> _Excerpted passage_:

=== Section Start ===

As noted in more recent cases, such as Buck v Bavone (1975-76) 135 CLR 110 at 118 (Gibbs J), "the authority must act in good faith; it cannot act merely arbitrarily or capriciously". Similarly, misdirection as to law, failure to consider matters required to be considered or to ignore irrelevant matters will establish a basis for challenge, as will a decision which "appears so unreasonable that no reasonable authority could properly have arrived at it". See also Minister for Immigration and Ethnic Affairs v Wu Shan Liang (1996) 185 CLR 259 at 274-276 (Brennan CJ, Toohey, McHugh and Gummow JJ) and Minister for Immigration and Multicultural Affairs v Eshetu (1999) 197 CLR 611 at [133]-[138] (Gummow J).
48 In considering the appropriate test by which to assess the challenge to the satisfaction of the authorised justice, the primary judge had regard to various cases concerned with the issue of search warrants and warrants under the Listening Devices Act 1984 (NSW). Care must be taken, however, in applying principles discussed in a different statutory context. For example, in relation to a search warrant, the test is whether it "appears" to a justice that "there are reasonable grounds for suspecting" one of a number of specified matters: George v Rockett (1990) 170 CLR 104 at 107. Further, the grounds must appear in a "complaint made on oath". References in the judgment in that case to the question whether the complaint contained "sufficient information" to satisfy the magistrate (eg, p 114) must be read in this context. Reference to "sufficient" information or "the sufficiency of a sworn complaint" (p 115) should not be read as permitting the Court to engage in its own assessment of the material, to see if, objectively, the criteria for exercise of the discretion were established: cf [43] in the judgment of the primary judge. On the other hand, it seems doubtful that his Honour was diverted by acceptance of that language, as he also noted at [46] a passage in the judgment of Gaudron J in Ousley v The Queen (1997) 192 CLR 69 at 87 where her Honour stated:
"Once it is accepted, as it must be, that even though issued by the Supreme Court, a warrant under s 4A(1) of the Act [ Listening Devices Act 1969 (Vic)] is not a judicial order but an instrument made in the discharge of an administrative function, it follows that its validity may be challenged in collateral proceedings, no matter the court in which those proceedings are heard. It is to be remembered, however, that inquiry as to the validity of a warrant is a limited inquiry. Validity depends upon the warrant having been regularly issued, not on the sufficiency of the material supporting the application for its issue."

=== Section End ===

> _Data below_:
=== Section Start ===

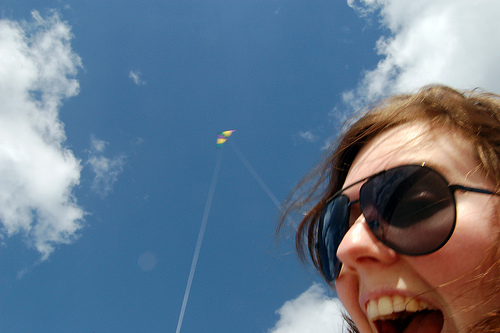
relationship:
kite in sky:
[215, 129, 238, 147] [85, 5, 329, 124]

=== Section End ===

> _Activities_:
[1] According to the passage from Ousley v The Queen quoted in the judgment excerpt, why may the validity of a warrant under s 4A(1) be challenged in collateral proceedings?
[2] List every case cited by name in the judgment excerpt.
[3] Carry on the judgment excerpt from the point where it ends.

> _List of answers_:
[1] Even though the Supreme Court issues it, such a warrant is not a judicial order but an instrument made in the discharge of an administrative function. It follows that its validity may be challenged in collateral proceedings, no matter which court hears them.

[2]
- Buck v Bavone (1975-76) 135 CLR 110
- Minister for Immigration and Ethnic Affairs v Wu Shan Liang (1996) 185 CLR 259
- Minister for Immigration and Multicultural Affairs v Eshetu (1999) 197 CLR 611
- George v Rockett (1990) 170 CLR 104
- Ousley v The Queen (1997) 192 CLR 69

[3]
49 In Elcham v Commissioner of Police (2001) 53 NSWLR 7, to which his Honour also referred, O'Keefe J noted the purpose underlying ss 104A and 104C, but continued at [35]:
"However, an order made under s 104A is likely to have a detrimental effect, perhaps a seriously detrimental effect, upon the person operating the licensed premises and perhaps on the owner of such premises, if such owner is not the operator. As a consequence the approach to the application of the sections needs to take such considerations into account. As the sections impact on the rights of citizens to earn their livelihoods and use valuable premises ( Coco v The Queen (1994) 179 CLR 427 at 436-437) an approach to the establishing of the matters required by the sections which could enable the powers provided for in those sections, especially s 104A, to be used as an instrument of oppression, perhaps of corruption, in the hands of certain police is to be avoided."
50 The primary judge referred to this language saying that "it is necessary for an authorising justice to ensure that there is material capable of satisfying each of the jurisdictional preconditions": at [50]. However, reference to the possible consequences of abuse of the statutory power and a restatement in other language of the statutory preconditions, is unlikely to provide a more accurate basis for an assessment of the validity of an order than does reference to the statutory requirement. It is apt to confuse the issue to say that the justice should "ensure that there is material capable of satisfying" the preconditions: it is actual satisfaction which is required. No doubt it is also necessary for the justice to consider whether the application is made for an improper or extraneous purpose. If satisfied that it is, the order should not be made. However, the statutory criteria should usually be the focus of consideration and unsubstantiated fears that an order might be used, in the wrong hands, as an instrument of oppression, are unlikely to be relevant.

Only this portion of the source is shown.